Newbie, Have you found how to increase the data retention beyond the default 30 days and if so, how? I'm referring to a way other than changing the SystemResource Retention configuration. Basically, does FIM keep the data in the database, but not searchable or available on the Search Requests page? If so, how does one get access to the historical data to match an auditors requirement by law of say....5 years.

Newbie, Have you found how to increase the data retention beyond the default 30 days and if so, how? I'm referring to a way other than changing the SystemResource Retention configuration. Basically, does FIM keep the data in the database, but not searchable or available on the Search Requests page? If so, how does one get access to the historical data to match an auditors requirement by law of say....5 years.

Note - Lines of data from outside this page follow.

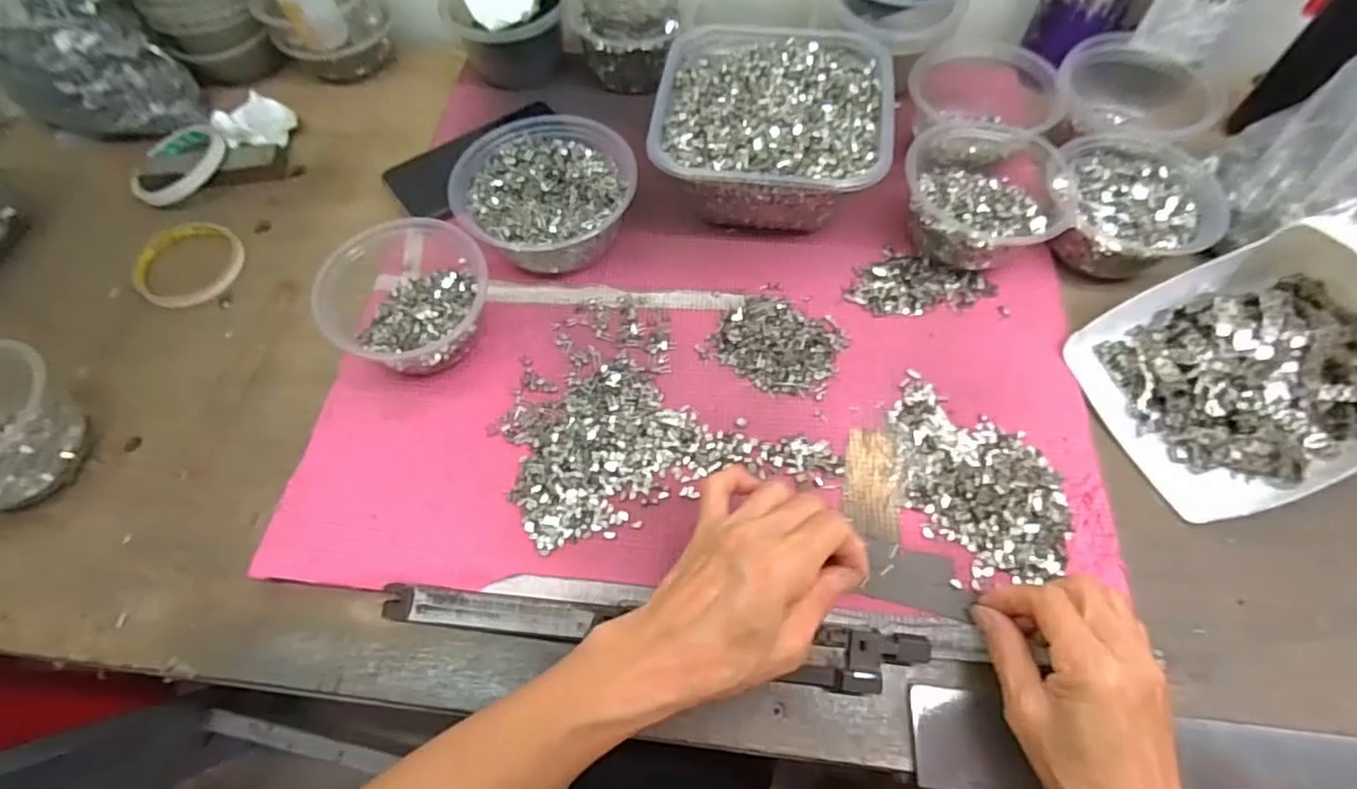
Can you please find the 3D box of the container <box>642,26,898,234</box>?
[{"bbox_3d":[0.074,-0.211,0.506,0.171,0.081,0.175,6,63,6],"label":"container"}]

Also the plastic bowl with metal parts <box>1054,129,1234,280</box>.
[{"bbox_3d":[0.343,-0.143,0.476,0.099,0.044,0.120,8,63,7],"label":"plastic bowl with metal parts"}]

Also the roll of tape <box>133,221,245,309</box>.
[{"bbox_3d":[-0.409,-0.111,0.523,0.083,0.010,0.087,-1,62,2],"label":"roll of tape"}]

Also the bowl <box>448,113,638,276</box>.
[{"bbox_3d":[-0.100,-0.150,0.493,0.133,0.062,0.121,-1,62,2],"label":"bowl"}]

In Administration | All Objects | System Resource Retention Configuration object. On this object you can change the default setting from 30, but only if you add an MPR granting Administrators the rights to do so. This is an older article, but still describes the process: http://www.identitychaos.com/2009/11/fim-2010-rc11-adjusting-request-object.htmlBrad Turner - www.identitychaos.com [If a post helps to resolve your issue, please click the "Mark as Answer" or "Helpful" button at the top of that post. By marking a post as Answered or Helpful, you help others find the answer faster.]

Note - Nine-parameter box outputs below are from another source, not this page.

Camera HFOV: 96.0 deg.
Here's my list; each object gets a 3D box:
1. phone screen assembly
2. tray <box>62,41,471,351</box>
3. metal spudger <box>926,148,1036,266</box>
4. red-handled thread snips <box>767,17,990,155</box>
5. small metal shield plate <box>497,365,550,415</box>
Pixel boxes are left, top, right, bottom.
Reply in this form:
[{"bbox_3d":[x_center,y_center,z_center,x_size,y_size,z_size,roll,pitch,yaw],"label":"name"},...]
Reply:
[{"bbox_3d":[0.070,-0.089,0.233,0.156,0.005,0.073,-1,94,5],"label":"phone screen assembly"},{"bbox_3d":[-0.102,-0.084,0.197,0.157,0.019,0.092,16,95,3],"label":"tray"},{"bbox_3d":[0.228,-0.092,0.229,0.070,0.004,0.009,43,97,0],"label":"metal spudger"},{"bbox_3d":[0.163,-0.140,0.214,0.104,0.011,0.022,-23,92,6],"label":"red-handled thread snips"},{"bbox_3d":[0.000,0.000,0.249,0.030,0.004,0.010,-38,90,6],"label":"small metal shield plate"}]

Newbie, Have you found how to increase the data retention beyond the default 30 days and if so, how? I'm referring to a way other than changing the SystemResource Retention configuration. Basically, does FIM keep the data in the database, but not searchable or available on the Search Requests page? If so, how does one get access to the historical data to match an auditors requirement by law of say....5 years. Brad, Can you speak to my second paragraph where I request if anyone has come up with a viable way of retrieving the data for auditing purposes that DOES NOT involve changing the retention configuration? And if yes, in a SQL to FIM to SQL scenario, what were the steps involved, the pitfalls of that scenario, and challenges?